ESTRATTO DEL DOCUMENTO
◇ ◇ ◇ ◇

Negli Stati Uniti di queste settimane, se da una parte assistiamo a importanti fenomeni di autorganizzazione (ad esempio, cittadini – soprattutto neri – che creano pattuglie armate per difendere le loro comunità dagli attacchi di suprematisti bianchi), dall’altra non c’è al momento l’irruzione in scena della classe operaia in quanto tale.
I sindacati statunitensi sono particolarmente reazionari e, come ha evidenziato l’inchiesta del “The Center for Public Integrity”, legati a filo doppio con quelli della polizia, per cui non sembrano avere, in funzione della loro connotazione burocratica e della pressoché totale integrazione nello Stato capitalista, alcuna intenzione di soffiare sul fuoco della protesta dei lavoratori: i quali, se paralizzassero l’economia – un’economia, è bene ricordarlo, che sta già vivendo una fase di profonda recessione dovuta alla pandemia – potrebbero davvero imprimere alla pur massiccia protesta un carattere di classe e dare un significato molto più “politico” alle rivendicazioni di giustizia sociale che vengono oggi agitate nelle piazze, inquadrandole in una prospettiva complessivamente rivoluzionaria.

◇ ◇ ◇ ◇

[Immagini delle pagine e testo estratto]

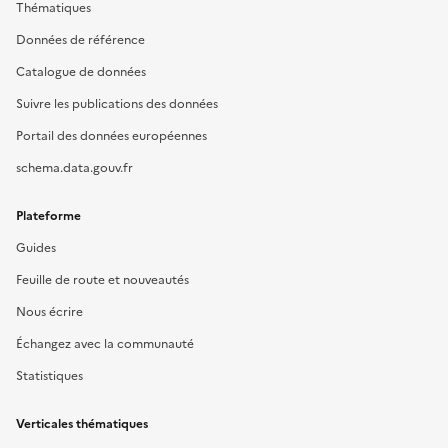
Thématiques
Données de référence
Catalogue de données
Suivre les publications des données
Portail des données européennes
schema.data.gouv.fr
Plateforme
Guides
Feuille de route et nouveautés
Nous écrire
Échangez avec la communauté
Statistiques
Verticales thématiques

◇ ◇ ◇ ◇

CONSEGNA
Nel brano sulle proteste negli Stati Uniti, quale inchiesta ha evidenziato il legame tra i sindacati statunitensi e quelli della polizia? I record non hanno alcun rapporto con il brano.

RISULTATO DELL'ESERCIZIO
L'inchiesta del "The Center for Public Integrity".